Semangat kolaborasi antar mahasiswa pecinta laut kembali membuahkan catatan penting dalamagenda pelestarian lingkungan bahari. Ekspedisi Dwipantara VII — kerja sama antara Unit Selam Universitas Gadjah Mada (UGM) dan UKSA-387 Universitas Diponegoro (UNDIP) — berlangsung dari 28 April hingga 4 Mei 2025 di wilayah Gili dan Noko, Bawean, Kabupaten Gresik, Jawa Timur. Ekspedisi ini menyatukan riset ekosistem laut, kegiatan konservasi, serta penggalian persoalan sosial-lingkungan khususnya soal pengelolaan sampah di Pulau Gili.
Perjalanan dimulai pada 28 April 2025. Tim dari Yogyakarta (UGM) dan Semarang (UNDIP) berangkat terpisah lalu bertemu malam harinya di Pelabuhan Paciran. Setelah menyebrangi laut menuju Bawean dan menyelesaikan perizinan, tim langsung melanjutkan ke Pulau Gili-Noko untuk bertemu kepala dusun serta melakukan persiapan penyelaman.
Tanggal 30 April dan 1 Mei menjadi momen penting dalam pendataan bawah laut. Tim dibagi ke dalam tiga kelompok untuk memetakan kondisi terumbu karang dan menghitung populasi ikan menggunakan dua metode: Underwater Photo Transect (UPT) dan Underwater Visual Census (UVC).

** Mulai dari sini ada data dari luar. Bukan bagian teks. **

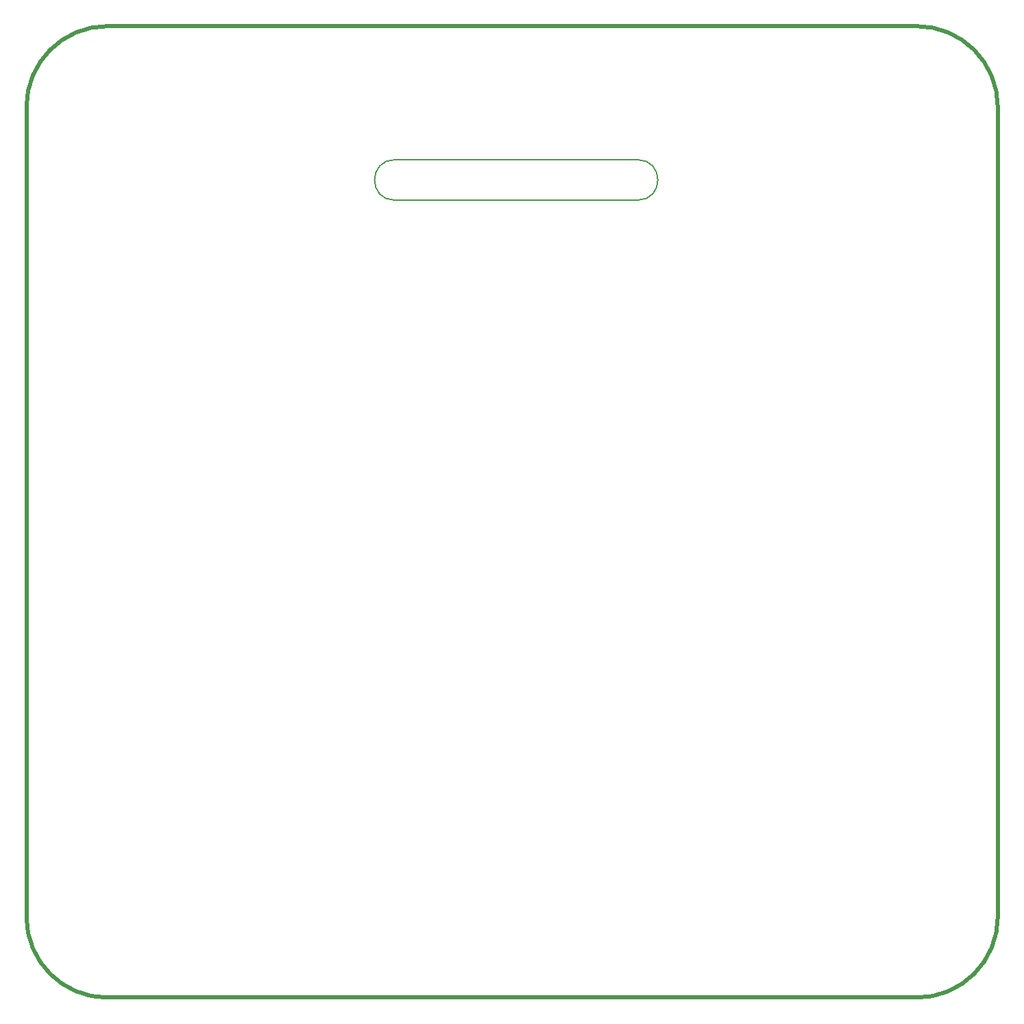
<source format=gm1>
%TF.GenerationSoftware,KiCad,Pcbnew,(5.1.10-1-10_14)*%
%TF.CreationDate,2022-02-09T21:11:09+00:00*%
%TF.ProjectId,RJ21_RJ45_PRIMARY_BREAKOUT,524a3231-5f52-44a3-9435-5f5052494d41,rev?*%
%TF.SameCoordinates,Original*%
%TF.FileFunction,Profile,NP*%
%FSLAX46Y46*%
G04 Gerber Fmt 4.6, Leading zero omitted, Abs format (unit mm)*
G04 Created by KiCad (PCBNEW (5.1.10-1-10_14)) date 2022-02-09 21:11:09*
%MOMM*%
%LPD*%
G01*
G04 APERTURE LIST*
%TA.AperFunction,Profile*%
%ADD10C,0.150000*%
%TD*%
%TA.AperFunction,Profile*%
%ADD11C,0.500000*%
%TD*%
G04 APERTURE END LIST*
D10*
X175500000Y-66500000D02*
G75*
G02*
X175500000Y-71500000I0J-2500000D01*
G01*
X145500000Y-71500000D02*
G75*
G02*
X145500000Y-66500000I0J2500000D01*
G01*
X145500000Y-71500000D02*
X175500000Y-71500000D01*
X145500000Y-66500000D02*
X175500000Y-66500000D01*
D11*
X210000000Y-50000000D02*
G75*
G02*
X220000000Y-60000000I0J-10000000D01*
G01*
X220000000Y-160000000D02*
G75*
G02*
X210000000Y-170000000I-10000000J0D01*
G01*
X110000000Y-170000000D02*
G75*
G02*
X100000000Y-160000000I0J10000000D01*
G01*
X100000000Y-60000000D02*
G75*
G02*
X110000000Y-50000000I10000000J0D01*
G01*
X110000000Y-50000000D02*
X210000000Y-50000000D01*
X100000000Y-60000000D02*
X100000000Y-160000000D01*
X210000000Y-170000000D02*
X110000000Y-170000000D01*
X220000000Y-60000000D02*
X220000000Y-160000000D01*
M02*

</source>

Empat titik di sekeliling Pulau Gili — utara, selatan, timur, dan barat — menjadi lokasi penyelaman, masing-masing di dua kedalaman: lima dan sepuluh meter. Dari pendataan ini, ditemukan total 760 ikan dengan spesies dominan seperti Pomacentrus, Abudefduf, dan Chromis.
Kegiatan berlanjut pada 2 Mei dengan aksi nyata konservasi berupa transplantasi terumbu karang. Bibit karang diambil dari barat daya Pulau Noko dengan teknik Corals of Opportunity dan ditanam menggunakan metode spider web di antara Pulau Gili dan Noko. Sebanyak 12 unit spider web ditanam, memuat total 151 fragmen karang. Yang menggembirakan, proses pemantauan selanjutnya akan dilanjutkan oleh Hijau Daun, komunitas konservasi lokal Bawean. Kolaborasi ini menunjukkan pentingnya pelibatan warga dalam menjaga laut secara berkelanjutan.
Tak hanya fokus di dalam laut, ekspedisi ini juga menyelami sisi sosial masyarakat Pulau Gili. Wawancara yang dilakukan mengungkap dua sumber utama permasalahan sampah: kiriman dari luar pulau seperti Bawean dan Kalimantan, serta sampah domestik yang belum tertangani karena ketiadaan TPA akibat keterbatasan lahan. Solusi sementara seperti pembakaran dan penguburan dianggap belum efektif, sementara program mahasiswa KKN yang menyediakan tempat sampah dinilai belum menyentuh akar persoalan.
Menanggapi kondisi tersebut, tim ekspedisi merancang seminar hasil kegiatan sebagai bentuk advokasi kepada pemerintah daerah. Harapannya, hasil temuan dan suara masyarakat bisa menjadi dasar dalam merumuskan solusi jangka panjang. Seperti yang disampaikan oleh Bazgheir Syams, Ketua Delegasi dari Unit Selam UGM, “Kolaborasi ini bukan sekadar kegiatan menyelam, tapi tentang menyatukan tekad antar komunitas demi menghadapi masalah nyata di lapangan.”
Ekspedisi Dwipantara VII tak hanya menjadi ajang pembelajaran, tapi juga pengingat pentingnya menumbuhkan nilai konservasi sejak dini. Selain membawa dampak nyata di perairan Gili-Noko, kegiatan ini diharapkan menjadi titik tolak munculnya inisiatif serupa di masa depan. Tim ekspedisi pun mengajak seluruh lapisan masyarakat untuk turut serta menjaga kekayaan lingkungan Nusantara— karena laut dan daratan bukan sekadar peninggalan, melainkan juga warisan masa depan.